I don't rely heavily on collar color as being diagnostic of species.  Prickles and collars can be absent all together or present in inopinus.  I have nine large lehmannii and two of them don't make exposed collars at all; they are only visible years after the leaves have died or been removed.  Some lehmannii have pronounced orange/yellow collars as in Kirkwood form.  Most of mine have graduated collar color being more yellow towards the petiole and oranger towards the caudex.  

I live in a harsh desert, and this affects my plant coloring to a degree.  My available light is so intense that its effect could be to bleach some of this coloring on the collars.  Also my humidity is very low most of the year, under 10% and this affects the degree of blue, overlap of leaflets, twisting, recurvature, etc.  

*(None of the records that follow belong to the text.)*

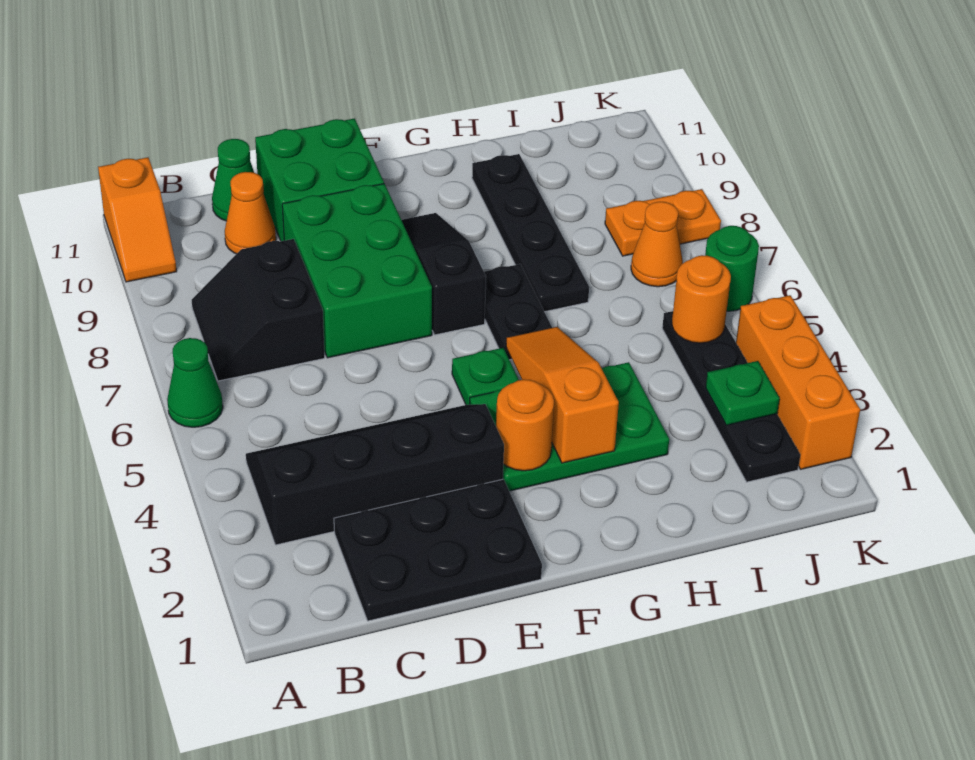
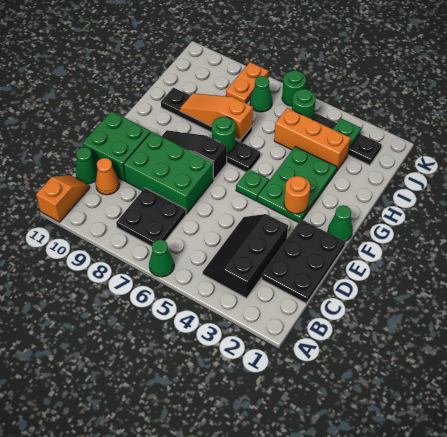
orange 1x2 slope [98,157,177,282] -> orange 1x2 slope turned to [36,175,89,222]
black 2x4 slope [246,404,504,545] -> black 2x3 slope [203,214,288,298]
black 2x2 slope [192,239,325,381] -> black 2x2 plate [116,188,186,246]
none -> green 1x1 cone [328,205,353,241]
orange 1x3 slope [506,327,619,463] -> orange 1x3 slope moved to [180,93,253,140]
none -> green 1x1 round brick [212,117,235,153]
orange 1x1 round brick [672,255,731,343] -> green 1x1 round brick [292,89,316,120]
orange 1x1 cone [631,202,683,287] -> green 1x1 cone [250,76,272,112]
orange 1x3 brick [736,295,860,469] -> orange 1x3 brick moved to [274,108,351,171]

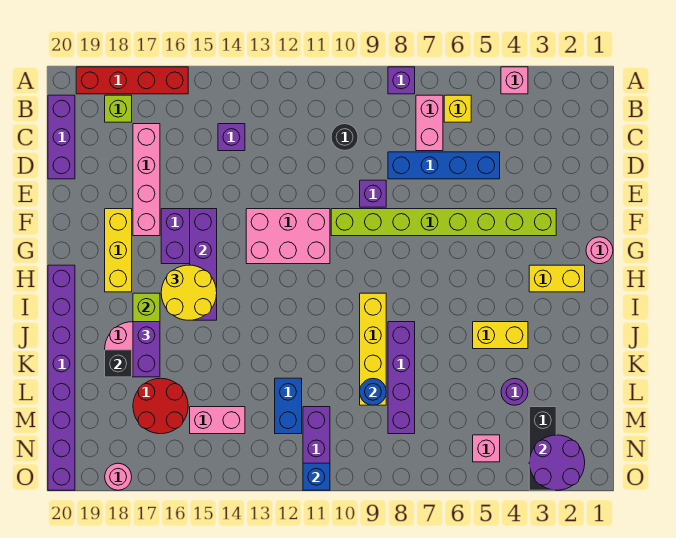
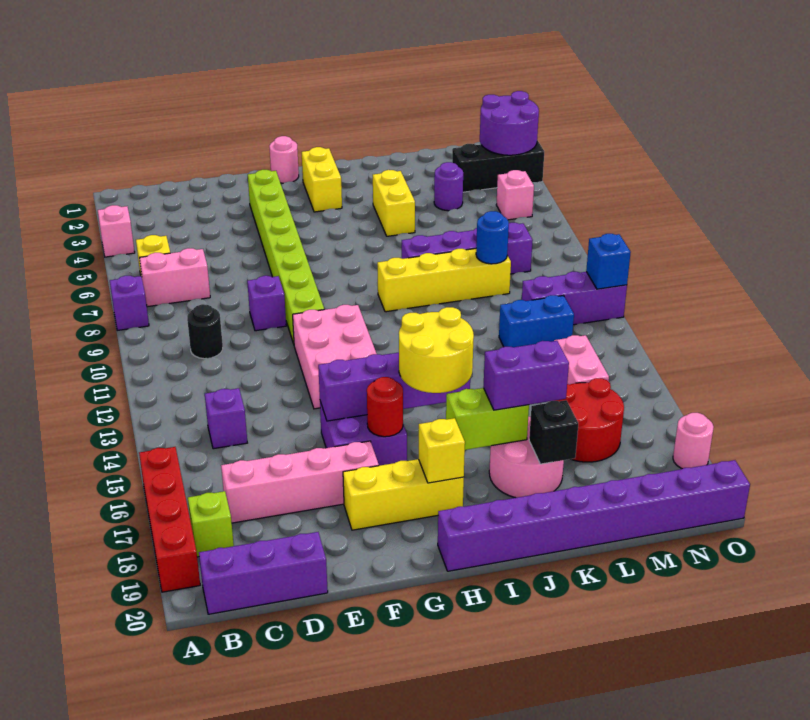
blue 1x4 brick [388,152,500,179] -> none
none -> red 1x1 round brick [367,377,403,437]
none -> yellow 1x1 brick [419,418,465,483]

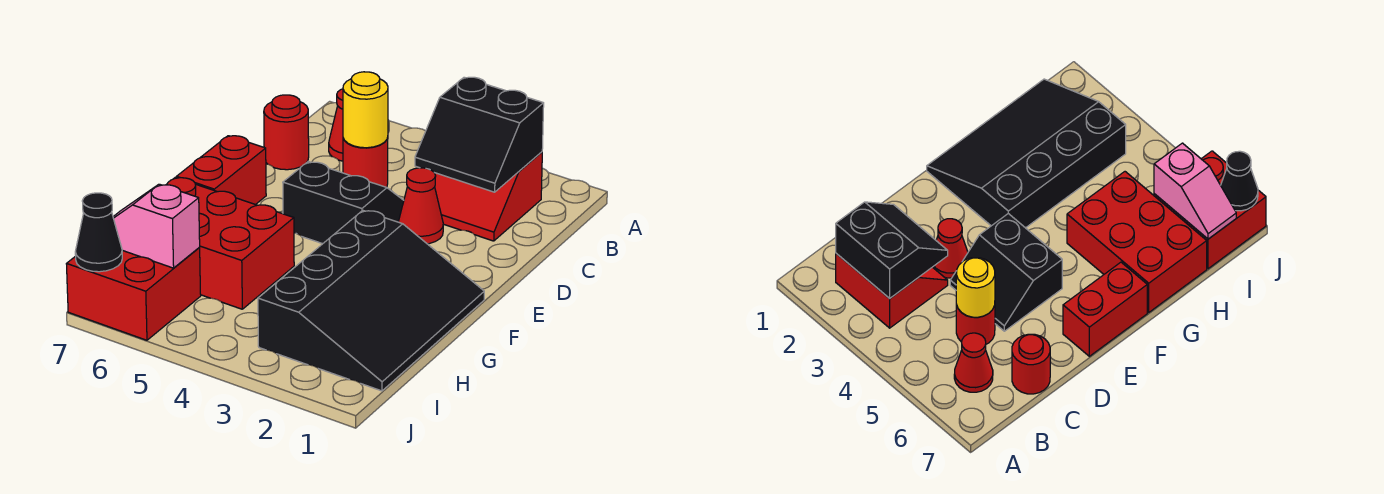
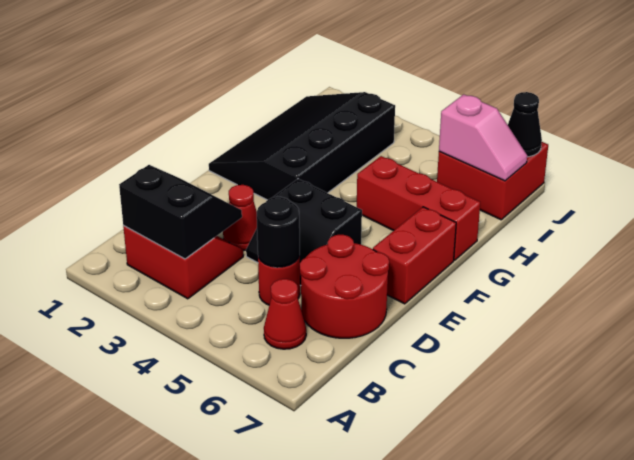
yellow 1x1 round brick [343,72,388,148] -> black 1x1 round brick [257,197,300,267]
red 1x1 round brick [264,95,309,170] -> red 2x2 round brick [300,235,389,338]
red 2x3 brick [166,177,294,309] -> red 1x3 brick [357,156,480,260]

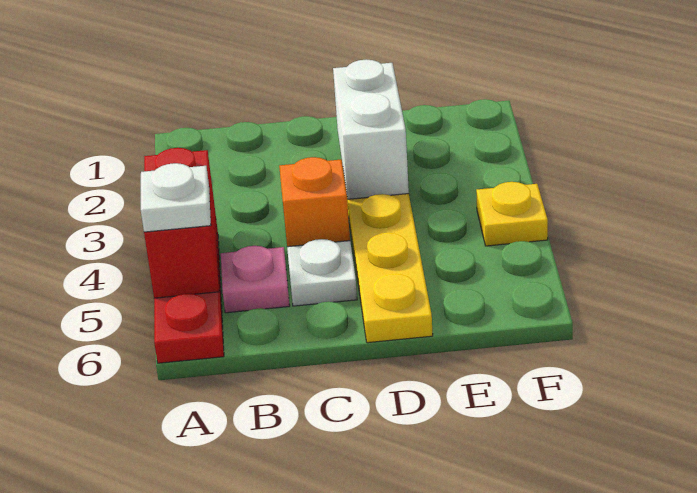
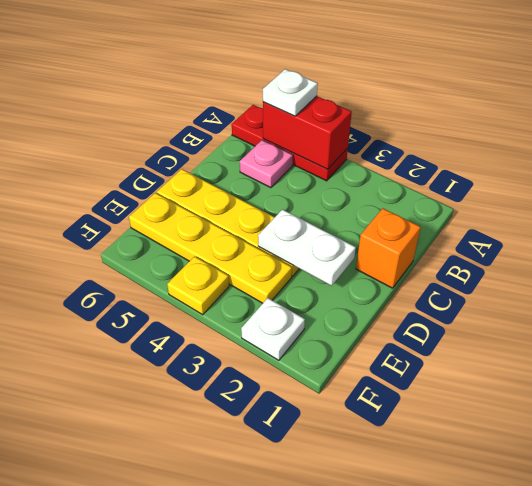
orange 1x1 brick [279,157,350,247] -> orange 1x1 brick moved to [356,208,421,288]
white 1x1 plate [287,239,357,306] -> white 1x1 plate moved to [241,298,305,360]
white 1x2 brick [333,59,409,199] -> white 1x2 plate [258,210,356,286]
none -> yellow 1x4 plate [129,193,292,303]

My best blue arenarius has mostly absent collars, but the few that are seen are cream color.

However, my two plants of latifrons x altensteinii collected from nature have fairly pronounced cream collars like pure latifrons.

All my latifrons have cream collars.

Your plant in question doesn't seem to particularly favor lehmannii to my eye.  But it's young still.  Usually lehmannii blood produces leaflets more angled toward the rachis tip and at a more noticeable flattening toward the rachis tip.

You mentioned "lighter veining" as an observation on species plants.  The visibility of the veins -- of whatever color -- isn't the trait that diagnoses latifrons content.  It is the pronounced raised veins that is consistent.  Latifrons, heenanii, hirsutus, brevifoliolatus all have the raised veins that are diagnostic even in plants that are not well grown.

You should be well pleased, though.  These plants usually get better and better as they get bigger.  In the world of hybrids, you just never know what you're going to find crop up as unexpected traits.